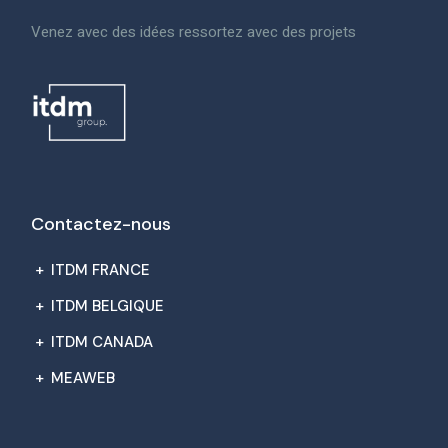
Venez avec des idées ressortez avec des projets
Contactez-nous
+
ITDM FRANCE
+
ITDM BELGIQUE
+
ITDM CANADA
+
MEAWEB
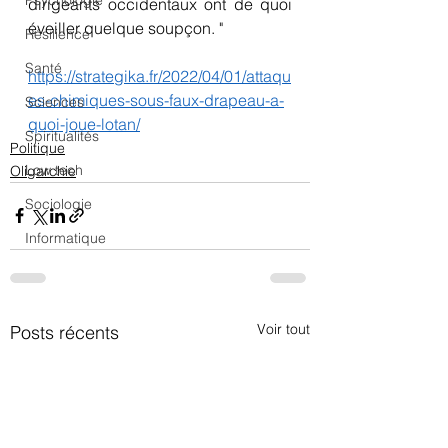
Psychologie
dirigeants occidentaux ont de quoi 
éveiller quelque soupçon. "
Résilience
Santé
https://strategika.fr/2022/04/01/attaqu
es-chimiques-sous-faux-drapeau-a-
Sciences
quoi-joue-lotan/
Spiritualités
Politique
Low tech
Oligarchie
Sociologie
Informatique
Voir tout
Posts récents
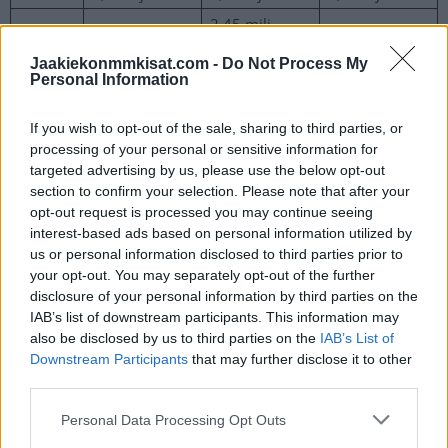
2,45 milj.
TPS
2,8 milj. euroa
2,2 milj. euroa
euroa
Jaakiekonmmkisat.com -
Do Not Process My
2,65 milj.
1,75 milj.
Personal Information
Pelicans
2,3 milj. euroa
euroa
euroa
If you wish to opt-out of the sale, sharing to third parties, or
JYP
2,5 milj. euroa
2,3 milj. euroa
1,6 milj. euroa
processing of your personal or sensitive information for
1,85 milj.
targeted advertising by us, please use the below opt-out
KooKoo
2,1 milj. euroa
1,6 milj. euroa
section to confirm your selection. Please note that after your
euroa
opt-out request is processed you may continue seeing
2,1. milj.
1,55 milj.
interest-based ads based on personal information utilized by
Ässät
2,0 milj. euroa
euroa
euroa
us or personal information disclosed to third parties prior to
your opt-out. You may separately opt-out of the further
1,95 milj.
1,75 milj.
KalPa
2,1 milj. euroa
disclosure of your personal information by third parties on the
euroa
euroa
IAB’s list of downstream participants. This information may
1,75 milj.
1,45 milj.
also be disclosed by us to third parties on the
IAB’s List of
Jukurit
2,0 milj. euroa
Downstream Participants
that may further disclose it to other
euroa
euroa
third parties.
1,95 milj.
1,75 milj.
HPK
1,9 milj. euroa
Personal Data Processing Opt Outs
euroa
euroa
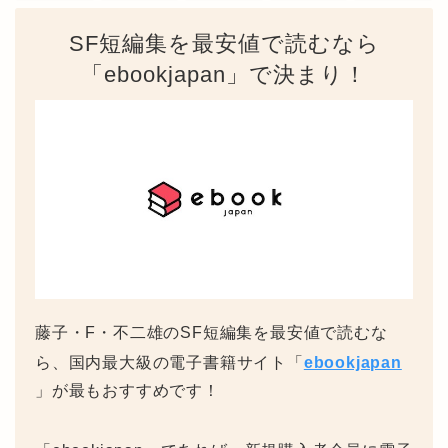
SF短編集を最安値で読むなら
「ebookjapan」で決まり！
藤子・F・不二雄のSF短編集を最安値で読むな
ら、国内最大級の電子書籍サイト「
ebookjapan
」が最もおすすめです！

[ACTION ITEM]: Copy every line of the material above in which the word "that" appears.

[SOLVED PROBLEM]:
section to confirm your selection. Please note that after your
that may further disclose it to other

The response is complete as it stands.